Au-delà d’un parcours de formation qui, lui, peut être prescrit, le chemin parcouru par chaque apprenant sera imprévisible, unique, inédit, non reproductible. En tant que formateur, mon travail est d’accompagner, en proposant un cadre d’apprentissage, un environnement facilitant, des ressources, une expertise, une expérience du terrain, en suggérant sans imposer des itinéraires, des progressions, des techniques, en évitant si possible quelques chausse-trapes, sans pour autant sécuriser à l’excès car sinon où serait l’aventure ? où serait l’expérimentation ? où serait l’apprentissage ? et j’ajouterais : où serait le plaisir ?
Dans une séance de formation, en présentiel comme en distanciel, une question posée par un participant permet de bifurquer, de prendre une autre voie pour arriver à ses fins ; toute proposition, toute suggestion en cours de formation doit être entendue et prise en compte pour adapter le programme et le déroulé pédagogique au groupe d’apprenants. Toute modalité personnelle d’apprentissage doit être respectée et soutenue. Toute erreur doit être prise comme une occasion de cheminer différemment vers la connaissance et la compétence visée.
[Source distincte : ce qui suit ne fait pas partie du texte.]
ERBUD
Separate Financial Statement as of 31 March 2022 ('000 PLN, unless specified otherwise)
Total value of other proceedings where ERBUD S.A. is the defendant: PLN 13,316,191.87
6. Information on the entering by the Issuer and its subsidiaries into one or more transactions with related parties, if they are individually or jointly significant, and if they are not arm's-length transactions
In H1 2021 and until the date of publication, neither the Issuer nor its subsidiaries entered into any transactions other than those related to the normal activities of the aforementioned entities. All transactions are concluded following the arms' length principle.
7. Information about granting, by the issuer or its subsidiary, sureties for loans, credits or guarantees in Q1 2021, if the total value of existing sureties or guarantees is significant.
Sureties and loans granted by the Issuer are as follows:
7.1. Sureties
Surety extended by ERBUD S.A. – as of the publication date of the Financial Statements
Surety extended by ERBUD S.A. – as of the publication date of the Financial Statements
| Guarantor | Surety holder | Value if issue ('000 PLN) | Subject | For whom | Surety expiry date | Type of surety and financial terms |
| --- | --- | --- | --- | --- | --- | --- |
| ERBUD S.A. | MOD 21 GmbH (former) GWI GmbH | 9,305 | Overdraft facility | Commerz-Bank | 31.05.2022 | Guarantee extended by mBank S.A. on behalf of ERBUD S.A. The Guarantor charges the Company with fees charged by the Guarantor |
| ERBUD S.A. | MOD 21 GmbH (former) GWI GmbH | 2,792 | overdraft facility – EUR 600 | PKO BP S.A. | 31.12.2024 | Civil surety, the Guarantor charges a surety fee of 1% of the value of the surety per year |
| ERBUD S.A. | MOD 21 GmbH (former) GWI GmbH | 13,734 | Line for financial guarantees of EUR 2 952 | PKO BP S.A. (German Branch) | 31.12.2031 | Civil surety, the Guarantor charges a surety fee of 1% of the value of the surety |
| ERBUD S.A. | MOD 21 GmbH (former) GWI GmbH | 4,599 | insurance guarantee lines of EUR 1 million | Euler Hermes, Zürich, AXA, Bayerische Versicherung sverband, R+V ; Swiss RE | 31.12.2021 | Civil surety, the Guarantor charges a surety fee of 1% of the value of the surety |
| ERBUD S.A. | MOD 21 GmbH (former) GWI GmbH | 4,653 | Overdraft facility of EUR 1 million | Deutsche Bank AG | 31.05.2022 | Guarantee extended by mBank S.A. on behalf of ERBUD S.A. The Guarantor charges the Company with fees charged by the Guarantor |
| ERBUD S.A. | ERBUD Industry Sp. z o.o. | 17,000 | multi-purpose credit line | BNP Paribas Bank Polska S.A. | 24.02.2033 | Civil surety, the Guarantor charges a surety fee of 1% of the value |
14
Chaque apprenant doit pouvoir apprendre à son rythme, sans crainte de ralentir les autres et je ne passerais pas le même temps avec l’un qu’avec l’autre, en fonction de ses besoins, de ses attentes, de son autonomie.
En résumé, si je peux aisément concevoir la mise en œuvre de dispositifs de formation articulant avec rigueur ressources pédagogiques, technologies et encadrement formatif, je ne pourrais jamais mettre en cases la totalité de mon activité de formateur sans considérer dans le même temps que ce cadre ne peut être ni totalement prescriptif, ni vérifiable à postériori.